_Requisitos do exercício_
1. Reescreva o trecho sobre os goleiros do Palmeiras começando em "É até difícil" e indo até "desarmes em Malcom.", mas altere "pressão" para "cobrança".
2. As afirmações abaixo estão de acordo com o trecho sobre os goleiros do Palmeiras? Para cada uma, responda sim ou não e cite as palavras exatas do trecho que decidem.
(a) Deola entrava em campo por causa das lesões de Marcos.
(b) Deola começou mal na missão de substituir Marcos.
(c) Marcos é descrito como um dos maiores ídolos da história do Palmeiras.

_Trecho de origem_
+--

É até difícil mensurar a pressão sentida por Deola ou por Bruno na missão de substituir Marcos, um dos maiores ídolos da história do Palmeiras. Pelo carisma, pela história, pelas grandes atuações, pelas décadas de dedicação ao clube. Mas, principalmente, pelo fato de que uma única falha custaria pontos no fim do jogo. Diferentemente dos desarmes em Malcom.

Ambos começaram bem. Deola, por exemplo, contava com o benefício da dúvida nos últimos anos de Marcos como jogador de futebol. Volta e meia entrava, devido às seguidas lesões do veterano, e correspondia. Uma insegurança aqui e ali, mas nada que o denegrisse.

+--

_Dados fornecidos_
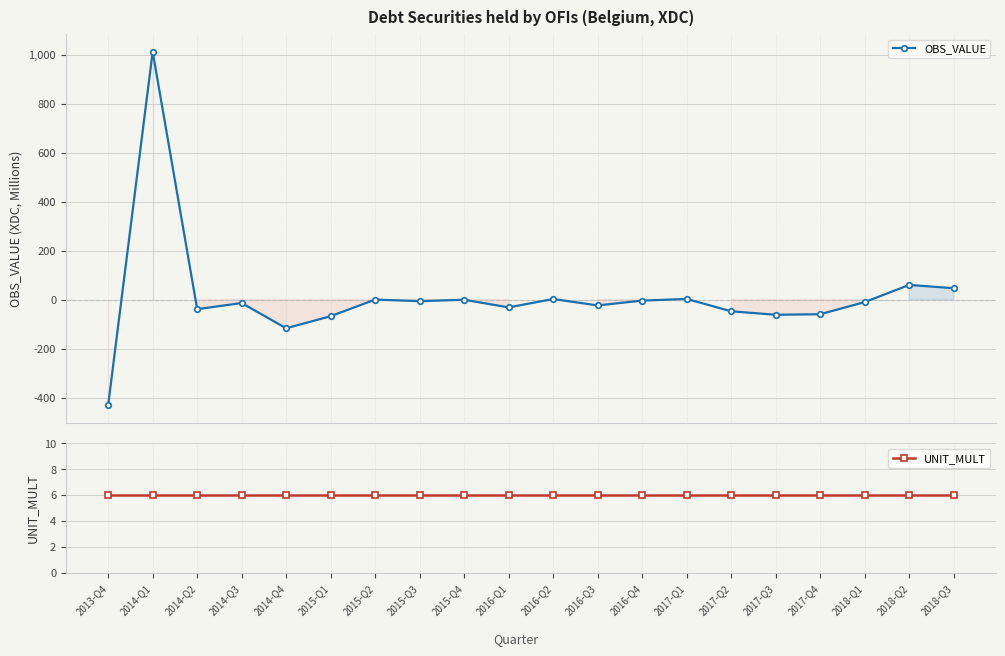

At which category is the sum across all series the highest?

2014-Q1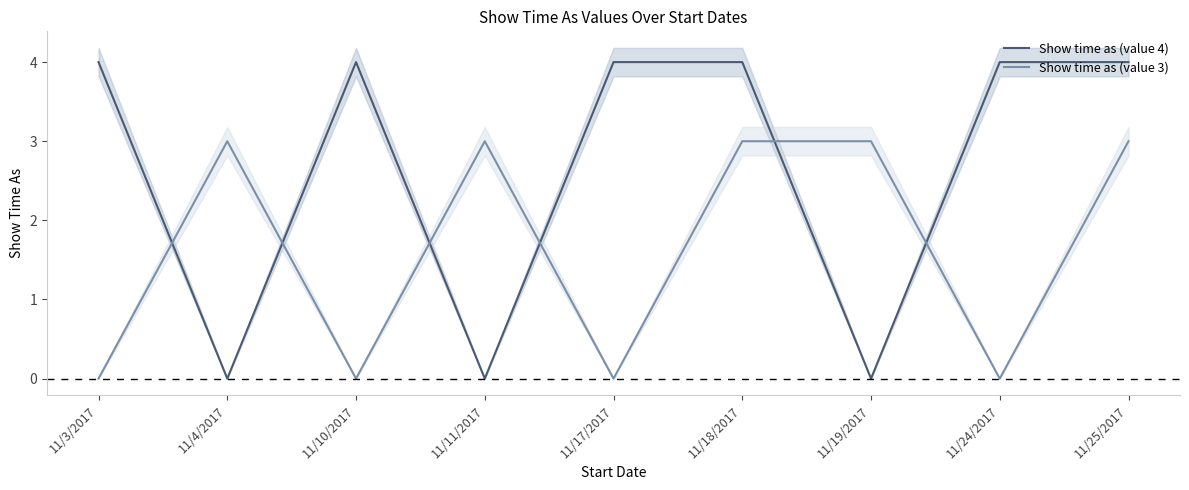

What is the sum of all Show time as (value 4) values?

24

+--

_Respostas das tarefas_
1.
É até difícil mensurar a cobrança sentida por Deola ou por Bruno na missão de substituir Marcos, um dos maiores ídolos da história do Palmeiras. Pelo carisma, pela história, pelas grandes atuações, pelas décadas de dedicação ao clube. Mas, principalmente, pelo fato de que uma única falha custaria pontos no fim do jogo. Diferentemente dos desarmes em Malcom.

2.
(a) Sim: "Volta e meia entrava, devido às seguidas lesões do veterano, e correspondia."
(b) Não: "Ambos começaram bem."
(c) Sim: "um dos maiores ídolos da história do Palmeiras"